I’m looking for a reliable way how to fetch data from a http server,
guarantee it won’t exceed a specified time.

I did tried the most common solution (timeout 5 secs):

#____________________________________________________________________
require ‘net/http’

uri = URI(‘some.query.url/path?args’)
Net::HTTP.start(uri.host, uri.port, open_timeout: 5, read_timeout: 5,
ssl_timeout: 5) do
|http|
request = Net::HTTP::Get.new uri
response = http.request request
end
#____________________________________________________________________

Unfortunately, the given timeouts do not cover hostname resolution. If
the DNS is slower or stops communicating the above code won’t finish
sooner then after a minute or so.

I’ve tried to wrap the code in Timeout.timeout(5) { … } block but it
does not help, as the underlaying IO won’t allow triggering the timeout
exception.

Spawning a thread for unspecified time or use direct IP address of the
remote machine is not an option for this task.

It’s ok if the code won’t retrieve data in a given timeout, just need to
guarantee the attempt won’t last longer.

Any idea how to write it more bulletproof ?

It seems there is no direct way how to ensure timeout won’t be exceeded.

CRuby’s stock sockets library calls external C gethostbyname or
getaddrinfo for hostname resolution and that stops all Ruby code
including threads and prevents any context switching so you are out of
luck here.

There are possible solutions, however they cost something.

  1. You may use a non-blocking version of C’s getaddrinfo_a, but that’s
    unportable glibc specific solution and you’ll probably need to write
    your own wrapper as currently can’t find any existing gem that uses it.
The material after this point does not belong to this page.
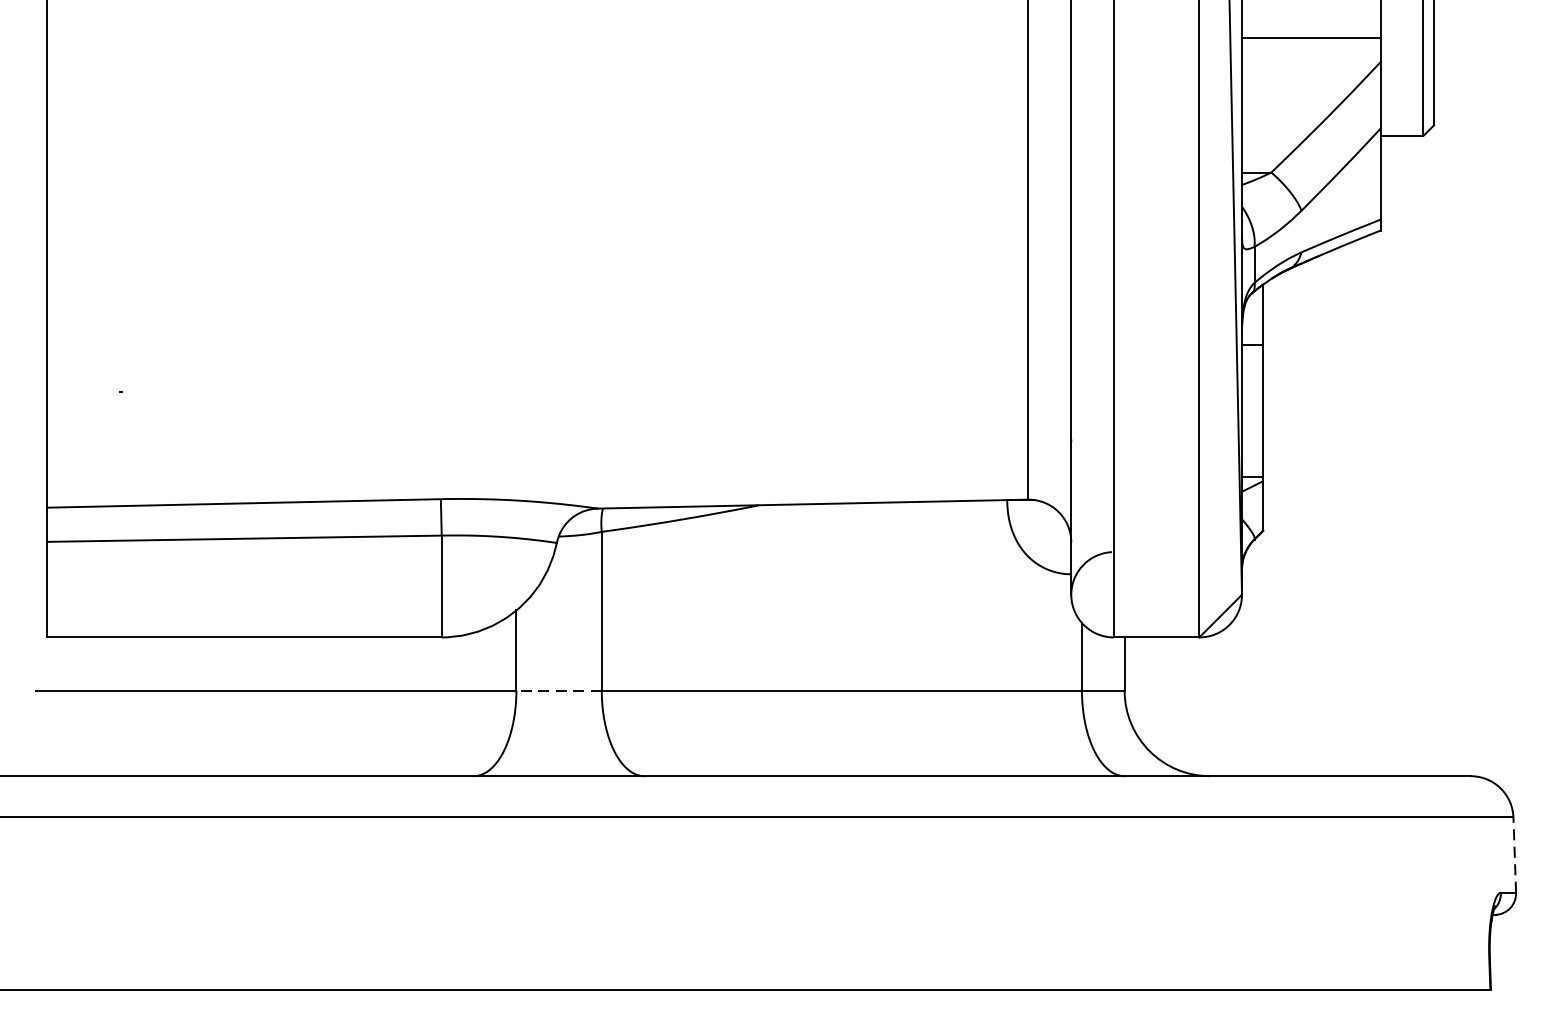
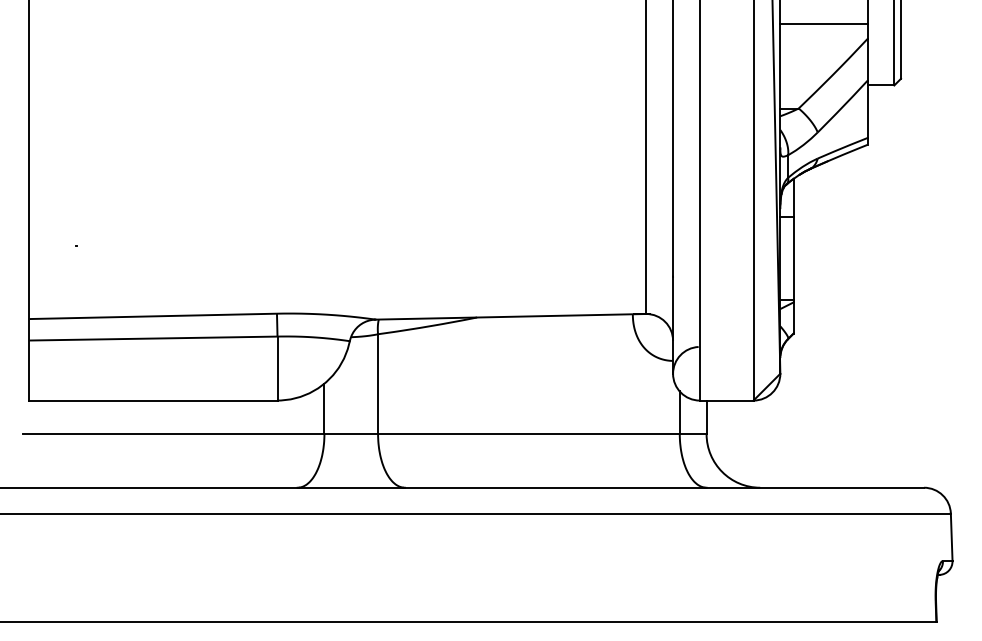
line: (559, 691) -> (351, 434), dashed -> solid
line: (1514, 855) -> (951, 537), dashed -> solid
  2. Use a pure Ruby’s DNS resolver like Net::DNS from net-dns gem which
    does not block other ruby threads. The downside it requires an extra gem
    to be installed as it’s relatively too complex to be just copy&pasted in
    your code. It would be also magnitude slower then C’s getaddrinfo_a,
    however more thorough benchmarking need to be done. It seems evident at
    resolving about two hundred domain names.